PROVIDED PASSAGE »
Singapore-style mall in the heart of Shanghai
SINGAPORE -- Walk into CapitaMalls Asia's (CMA) bustling Raffles City property in the heart of Shanghai and you'll feel like you are back in Singapore.
At the edge of the historic People's Square, CapitaLand's mixed-use retail and office development is now one of the firm's prized trophies in its aggressive push into China.
Singaporean shoppers will be greeted by a distinct sense of home in the mall. On the first floor, a familiar BreadTalk bakery, then several floors above, a food court just like those back home.
About half the size of Ion Orchard, the mall is spacious, clean, brightly lit and has a mix of mid-range to high-end stores.
But going back 15 or 16 years, the group's initial foray into China's retail scene was nowhere near as successful, as the Asian financial crisis took its toll.
The ground-breaking for the US$350 million Raffles City Shanghai was in 1996, but construction slowed down in 1997 as the region's economies were thrown into massive upheaval.
The project was delayed and financial write-downs were estimated to have run into tens of millions. Naysayers called for the project to be abandoned or even pushed back by up to 10 years.

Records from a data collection

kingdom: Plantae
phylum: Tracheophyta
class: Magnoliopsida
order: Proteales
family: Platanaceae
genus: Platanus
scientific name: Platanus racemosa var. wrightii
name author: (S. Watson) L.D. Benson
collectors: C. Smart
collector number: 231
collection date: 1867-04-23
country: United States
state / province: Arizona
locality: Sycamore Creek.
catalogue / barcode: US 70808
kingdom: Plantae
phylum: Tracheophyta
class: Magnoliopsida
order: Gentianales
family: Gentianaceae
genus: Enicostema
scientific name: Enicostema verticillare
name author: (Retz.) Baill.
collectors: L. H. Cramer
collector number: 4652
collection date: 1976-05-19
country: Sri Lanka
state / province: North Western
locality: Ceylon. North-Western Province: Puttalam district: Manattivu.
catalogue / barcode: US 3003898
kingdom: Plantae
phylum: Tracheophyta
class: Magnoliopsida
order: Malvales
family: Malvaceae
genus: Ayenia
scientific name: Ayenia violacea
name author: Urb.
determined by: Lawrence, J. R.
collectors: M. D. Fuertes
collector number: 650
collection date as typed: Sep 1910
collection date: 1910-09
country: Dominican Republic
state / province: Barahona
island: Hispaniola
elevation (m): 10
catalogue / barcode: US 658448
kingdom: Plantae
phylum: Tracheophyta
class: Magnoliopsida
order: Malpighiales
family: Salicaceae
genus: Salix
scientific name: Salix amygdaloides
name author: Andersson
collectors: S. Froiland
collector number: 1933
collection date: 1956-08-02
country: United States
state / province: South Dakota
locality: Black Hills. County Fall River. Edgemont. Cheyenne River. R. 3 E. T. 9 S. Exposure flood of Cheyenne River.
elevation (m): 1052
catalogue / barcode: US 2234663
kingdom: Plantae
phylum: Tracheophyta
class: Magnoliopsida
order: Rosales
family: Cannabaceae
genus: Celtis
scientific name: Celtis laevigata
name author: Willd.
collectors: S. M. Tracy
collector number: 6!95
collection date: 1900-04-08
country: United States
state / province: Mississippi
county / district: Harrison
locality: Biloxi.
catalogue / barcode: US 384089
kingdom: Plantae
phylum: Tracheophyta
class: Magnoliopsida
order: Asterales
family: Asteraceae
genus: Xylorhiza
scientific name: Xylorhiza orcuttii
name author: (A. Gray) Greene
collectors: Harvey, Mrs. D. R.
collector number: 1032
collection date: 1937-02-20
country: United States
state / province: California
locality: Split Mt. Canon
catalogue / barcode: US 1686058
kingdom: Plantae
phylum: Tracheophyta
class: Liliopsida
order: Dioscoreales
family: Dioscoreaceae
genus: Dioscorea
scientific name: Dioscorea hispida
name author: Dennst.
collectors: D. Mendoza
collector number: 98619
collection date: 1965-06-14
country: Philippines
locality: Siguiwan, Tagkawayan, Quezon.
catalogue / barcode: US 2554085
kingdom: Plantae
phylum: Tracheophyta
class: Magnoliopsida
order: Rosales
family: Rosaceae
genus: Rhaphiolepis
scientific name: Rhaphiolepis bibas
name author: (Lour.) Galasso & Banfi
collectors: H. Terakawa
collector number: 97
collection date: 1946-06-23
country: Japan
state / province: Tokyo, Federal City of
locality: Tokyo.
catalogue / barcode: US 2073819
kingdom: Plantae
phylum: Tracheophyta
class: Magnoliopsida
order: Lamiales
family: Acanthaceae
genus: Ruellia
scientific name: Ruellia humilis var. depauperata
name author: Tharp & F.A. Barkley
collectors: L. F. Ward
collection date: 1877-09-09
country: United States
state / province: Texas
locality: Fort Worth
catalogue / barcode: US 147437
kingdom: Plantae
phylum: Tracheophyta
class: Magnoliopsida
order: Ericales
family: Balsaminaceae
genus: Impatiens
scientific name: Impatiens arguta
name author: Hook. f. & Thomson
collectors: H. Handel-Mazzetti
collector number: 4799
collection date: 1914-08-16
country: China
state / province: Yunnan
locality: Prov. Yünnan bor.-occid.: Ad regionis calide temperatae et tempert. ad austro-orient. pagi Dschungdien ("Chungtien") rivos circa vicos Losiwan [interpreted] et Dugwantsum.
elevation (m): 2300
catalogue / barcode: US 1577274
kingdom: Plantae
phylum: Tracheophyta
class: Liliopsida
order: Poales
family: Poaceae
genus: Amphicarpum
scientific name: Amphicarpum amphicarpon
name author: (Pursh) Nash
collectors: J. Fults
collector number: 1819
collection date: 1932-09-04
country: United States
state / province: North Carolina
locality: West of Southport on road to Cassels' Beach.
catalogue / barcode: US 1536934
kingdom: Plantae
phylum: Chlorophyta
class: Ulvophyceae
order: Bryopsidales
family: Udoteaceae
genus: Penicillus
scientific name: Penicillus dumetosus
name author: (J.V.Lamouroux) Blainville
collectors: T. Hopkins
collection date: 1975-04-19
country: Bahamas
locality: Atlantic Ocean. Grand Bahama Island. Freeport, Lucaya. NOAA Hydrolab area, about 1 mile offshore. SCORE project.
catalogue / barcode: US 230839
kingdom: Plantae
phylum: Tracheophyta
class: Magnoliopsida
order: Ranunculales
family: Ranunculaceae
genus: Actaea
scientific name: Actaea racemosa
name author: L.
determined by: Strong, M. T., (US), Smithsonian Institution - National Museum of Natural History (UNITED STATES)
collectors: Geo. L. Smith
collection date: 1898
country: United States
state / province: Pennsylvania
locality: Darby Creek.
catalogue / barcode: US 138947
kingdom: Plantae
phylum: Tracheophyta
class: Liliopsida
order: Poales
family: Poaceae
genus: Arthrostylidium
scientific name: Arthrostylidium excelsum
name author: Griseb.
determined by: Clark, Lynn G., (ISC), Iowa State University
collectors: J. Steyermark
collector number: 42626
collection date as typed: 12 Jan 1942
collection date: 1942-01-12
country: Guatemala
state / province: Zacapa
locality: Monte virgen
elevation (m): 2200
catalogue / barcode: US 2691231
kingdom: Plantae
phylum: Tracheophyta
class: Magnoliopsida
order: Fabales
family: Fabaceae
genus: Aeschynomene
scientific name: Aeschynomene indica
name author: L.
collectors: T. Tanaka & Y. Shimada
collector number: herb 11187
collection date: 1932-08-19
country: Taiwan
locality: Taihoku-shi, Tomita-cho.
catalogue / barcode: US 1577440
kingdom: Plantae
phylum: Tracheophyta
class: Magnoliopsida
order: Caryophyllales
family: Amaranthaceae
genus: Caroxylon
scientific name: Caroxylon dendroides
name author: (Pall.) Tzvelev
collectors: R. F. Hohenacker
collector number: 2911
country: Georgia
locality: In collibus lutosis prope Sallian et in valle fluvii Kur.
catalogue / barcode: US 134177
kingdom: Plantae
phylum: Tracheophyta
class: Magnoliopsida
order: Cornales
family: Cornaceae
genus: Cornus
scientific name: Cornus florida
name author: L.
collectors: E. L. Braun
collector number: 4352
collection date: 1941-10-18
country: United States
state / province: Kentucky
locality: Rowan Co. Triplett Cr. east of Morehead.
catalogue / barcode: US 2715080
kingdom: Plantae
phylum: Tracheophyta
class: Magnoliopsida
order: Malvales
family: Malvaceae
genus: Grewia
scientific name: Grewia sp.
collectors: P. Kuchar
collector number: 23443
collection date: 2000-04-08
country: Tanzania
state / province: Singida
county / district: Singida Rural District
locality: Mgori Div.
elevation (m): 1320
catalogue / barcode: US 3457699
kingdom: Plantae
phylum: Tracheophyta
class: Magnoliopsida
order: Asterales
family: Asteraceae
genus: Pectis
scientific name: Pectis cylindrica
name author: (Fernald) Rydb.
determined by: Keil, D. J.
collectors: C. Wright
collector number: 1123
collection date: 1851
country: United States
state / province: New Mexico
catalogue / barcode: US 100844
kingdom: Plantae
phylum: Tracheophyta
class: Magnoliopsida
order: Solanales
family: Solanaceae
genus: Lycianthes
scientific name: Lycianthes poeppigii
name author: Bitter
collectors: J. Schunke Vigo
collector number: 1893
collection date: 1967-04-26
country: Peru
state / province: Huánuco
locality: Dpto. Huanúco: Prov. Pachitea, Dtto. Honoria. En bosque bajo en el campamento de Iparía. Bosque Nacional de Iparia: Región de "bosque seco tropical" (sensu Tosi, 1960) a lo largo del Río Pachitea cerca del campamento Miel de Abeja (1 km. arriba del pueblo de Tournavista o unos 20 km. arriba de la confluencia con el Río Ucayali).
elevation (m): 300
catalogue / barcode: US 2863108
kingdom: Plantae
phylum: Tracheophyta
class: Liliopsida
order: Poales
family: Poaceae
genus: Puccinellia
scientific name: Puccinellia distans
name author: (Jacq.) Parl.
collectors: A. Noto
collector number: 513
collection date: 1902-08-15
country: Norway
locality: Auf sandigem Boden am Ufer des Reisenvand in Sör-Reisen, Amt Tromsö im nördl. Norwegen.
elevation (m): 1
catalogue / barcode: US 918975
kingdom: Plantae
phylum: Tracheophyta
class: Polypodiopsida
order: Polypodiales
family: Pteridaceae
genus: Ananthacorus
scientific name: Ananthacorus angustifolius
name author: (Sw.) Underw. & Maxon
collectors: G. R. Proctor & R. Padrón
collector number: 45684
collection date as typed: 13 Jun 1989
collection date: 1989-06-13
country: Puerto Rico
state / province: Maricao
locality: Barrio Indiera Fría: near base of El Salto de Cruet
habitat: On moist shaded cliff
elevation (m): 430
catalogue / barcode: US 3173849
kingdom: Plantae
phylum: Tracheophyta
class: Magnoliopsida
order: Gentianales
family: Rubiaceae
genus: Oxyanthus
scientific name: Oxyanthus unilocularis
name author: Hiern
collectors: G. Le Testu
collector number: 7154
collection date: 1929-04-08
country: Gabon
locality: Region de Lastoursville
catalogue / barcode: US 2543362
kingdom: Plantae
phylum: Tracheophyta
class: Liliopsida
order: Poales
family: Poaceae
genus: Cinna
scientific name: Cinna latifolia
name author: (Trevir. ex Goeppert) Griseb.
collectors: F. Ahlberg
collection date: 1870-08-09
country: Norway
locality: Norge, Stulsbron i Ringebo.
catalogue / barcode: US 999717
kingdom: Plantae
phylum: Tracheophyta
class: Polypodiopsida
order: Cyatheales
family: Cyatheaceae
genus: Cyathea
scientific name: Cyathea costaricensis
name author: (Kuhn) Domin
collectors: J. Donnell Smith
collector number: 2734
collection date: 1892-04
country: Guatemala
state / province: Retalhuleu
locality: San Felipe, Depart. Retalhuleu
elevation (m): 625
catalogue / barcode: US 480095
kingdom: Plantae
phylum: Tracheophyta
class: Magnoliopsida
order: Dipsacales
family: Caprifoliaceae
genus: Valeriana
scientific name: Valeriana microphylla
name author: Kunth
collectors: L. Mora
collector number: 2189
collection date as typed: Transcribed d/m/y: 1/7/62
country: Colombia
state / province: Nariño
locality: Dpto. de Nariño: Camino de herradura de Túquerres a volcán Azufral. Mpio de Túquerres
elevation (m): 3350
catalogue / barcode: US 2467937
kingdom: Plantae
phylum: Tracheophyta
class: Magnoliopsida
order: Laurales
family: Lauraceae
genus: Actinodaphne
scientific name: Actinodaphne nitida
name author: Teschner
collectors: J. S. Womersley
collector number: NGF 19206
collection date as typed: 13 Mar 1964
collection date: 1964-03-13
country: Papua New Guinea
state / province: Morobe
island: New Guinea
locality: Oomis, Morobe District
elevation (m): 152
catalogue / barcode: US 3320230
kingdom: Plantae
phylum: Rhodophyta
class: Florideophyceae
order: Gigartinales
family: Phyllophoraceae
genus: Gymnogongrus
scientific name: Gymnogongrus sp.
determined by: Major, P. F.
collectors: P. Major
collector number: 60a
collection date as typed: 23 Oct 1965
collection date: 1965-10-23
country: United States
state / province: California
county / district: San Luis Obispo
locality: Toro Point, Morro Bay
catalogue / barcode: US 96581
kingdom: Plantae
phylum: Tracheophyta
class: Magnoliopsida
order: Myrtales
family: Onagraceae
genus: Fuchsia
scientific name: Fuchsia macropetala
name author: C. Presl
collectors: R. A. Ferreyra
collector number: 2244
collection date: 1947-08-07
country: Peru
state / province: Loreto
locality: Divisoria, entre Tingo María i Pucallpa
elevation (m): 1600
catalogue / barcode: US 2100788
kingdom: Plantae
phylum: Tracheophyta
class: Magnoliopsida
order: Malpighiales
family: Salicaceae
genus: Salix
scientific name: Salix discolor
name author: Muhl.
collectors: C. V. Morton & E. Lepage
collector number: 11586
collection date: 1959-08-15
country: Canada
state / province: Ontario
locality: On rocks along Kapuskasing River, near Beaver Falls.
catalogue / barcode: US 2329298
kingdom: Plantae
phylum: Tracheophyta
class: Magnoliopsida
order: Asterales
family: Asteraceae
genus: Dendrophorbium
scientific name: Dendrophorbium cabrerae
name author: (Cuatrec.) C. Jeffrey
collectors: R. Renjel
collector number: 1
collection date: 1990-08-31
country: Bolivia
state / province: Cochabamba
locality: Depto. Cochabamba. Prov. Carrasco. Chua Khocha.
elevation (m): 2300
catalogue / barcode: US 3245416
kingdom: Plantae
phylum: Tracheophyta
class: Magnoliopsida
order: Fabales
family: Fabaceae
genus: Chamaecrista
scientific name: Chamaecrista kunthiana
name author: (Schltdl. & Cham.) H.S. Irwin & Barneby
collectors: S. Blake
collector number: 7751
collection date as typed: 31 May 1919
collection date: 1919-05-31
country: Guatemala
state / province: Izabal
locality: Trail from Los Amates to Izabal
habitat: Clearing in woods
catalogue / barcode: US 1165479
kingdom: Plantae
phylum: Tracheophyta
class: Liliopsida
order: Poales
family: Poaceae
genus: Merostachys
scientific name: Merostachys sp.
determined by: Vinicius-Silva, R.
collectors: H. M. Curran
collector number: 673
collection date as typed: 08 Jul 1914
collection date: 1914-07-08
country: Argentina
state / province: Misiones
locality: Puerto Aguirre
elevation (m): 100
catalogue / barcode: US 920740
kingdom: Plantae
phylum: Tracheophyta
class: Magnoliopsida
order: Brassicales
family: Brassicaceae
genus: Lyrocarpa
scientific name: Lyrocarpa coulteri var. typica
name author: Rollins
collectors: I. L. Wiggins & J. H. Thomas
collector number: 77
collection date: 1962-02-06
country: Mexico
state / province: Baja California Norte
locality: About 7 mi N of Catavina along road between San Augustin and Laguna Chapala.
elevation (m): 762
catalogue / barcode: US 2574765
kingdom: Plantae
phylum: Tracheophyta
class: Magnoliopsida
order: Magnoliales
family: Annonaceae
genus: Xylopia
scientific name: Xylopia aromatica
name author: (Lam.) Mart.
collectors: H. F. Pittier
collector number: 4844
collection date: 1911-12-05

WHAT YOU WILL DO » According to the Shanghai mall article, in what year did ground-breaking take place for Raffles City Shanghai?

RESULT » 1996